‘The harder I work, the luckier I get.’
We’ve all heard this, and probably subscribe to it too. But, if it were true, every person we know would be lucky because who doesn’t work hard in this day and age?
The truth is, being ‘lucky’ comes down to being able to take advantage of opportunities when they’re presented to us. The people who are able to do this more than others? They have these five things in common:
Not all opportunities are obvious. Many start as tiny sparks – an offhand comment in an everyday conversation, a random headline in a newspaper or noticing a problem you have is one other people have too.
Lucky people both notice these little ‘sparks’, and act on them. Sometimes they hit, sometimes they miss. But the people who don’t notice sparks are never able to act on them and their miss rate is 100%.
If you’re always rushing from one commitment to another, frantically re-jigging each day’s logistics on the fly as contingencies present, not only do you lack the ability to notice sparks, you wouldn’t be able to turn them into a lucky break even if you did.
Lucky people know the value of maintaining areas of ‘whitespace’ in their days to breathe. It’s these pockets of space that allow them to see opportunities others miss.
If you dig deep into the success most people achieve, you’ll note it’s come about because of their networks, (the old ‘who you know, not what you know’ thing). The ‘luckiest’ people I know have built these networks by doing things for others without any expectation of reciprocation. In other words, they simply look out for people – and they do it in a very genuine fashion.
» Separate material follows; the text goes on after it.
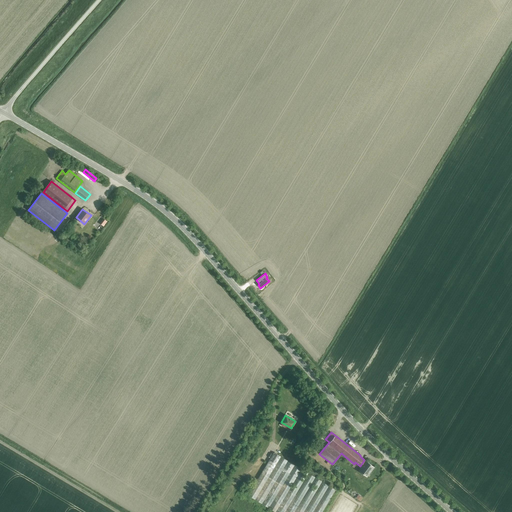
[(268,507),(276,511),(322,511),(336,490),(273,452),(247,495),(268,507)]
This one relies on the second point above as well. If you’re perpetually over-committed, you lack the ability to both notice when you can help someone out, much less do the actual helping.
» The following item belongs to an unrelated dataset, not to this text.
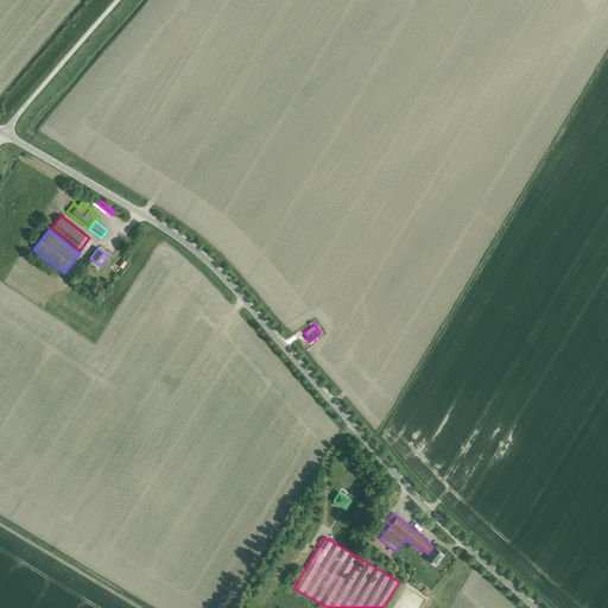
[(426,557),(435,565),(443,555),(435,546),(426,557)]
So many of the opportunities that can make or break our professional lives lie in the hands of others. But, just because we know what our hopes and dreams for the future are, this isn’t necessarily true for the people who can help us get there . The crazy thing is, if those people did know, they’d be thrilled to help us get where we want to be. So, tell them.
I mentioned at the top of this piece that everyone I know works hard. All hard work is not created equal, however. Many of us measure our output in a day by looking at the volume of work we’ve gotten through. Lucky people, however, focus on how effective they’ve been with the hours in the day. An entire day spent replying to every email in your inbox could be seen as ‘productive’. A day spent on a proposal for a joint venture that’s related to just one of the emails in your inbox? That’s not just effective, but more likely to lead to something really impactful for your business. Something ‘lucky’ even.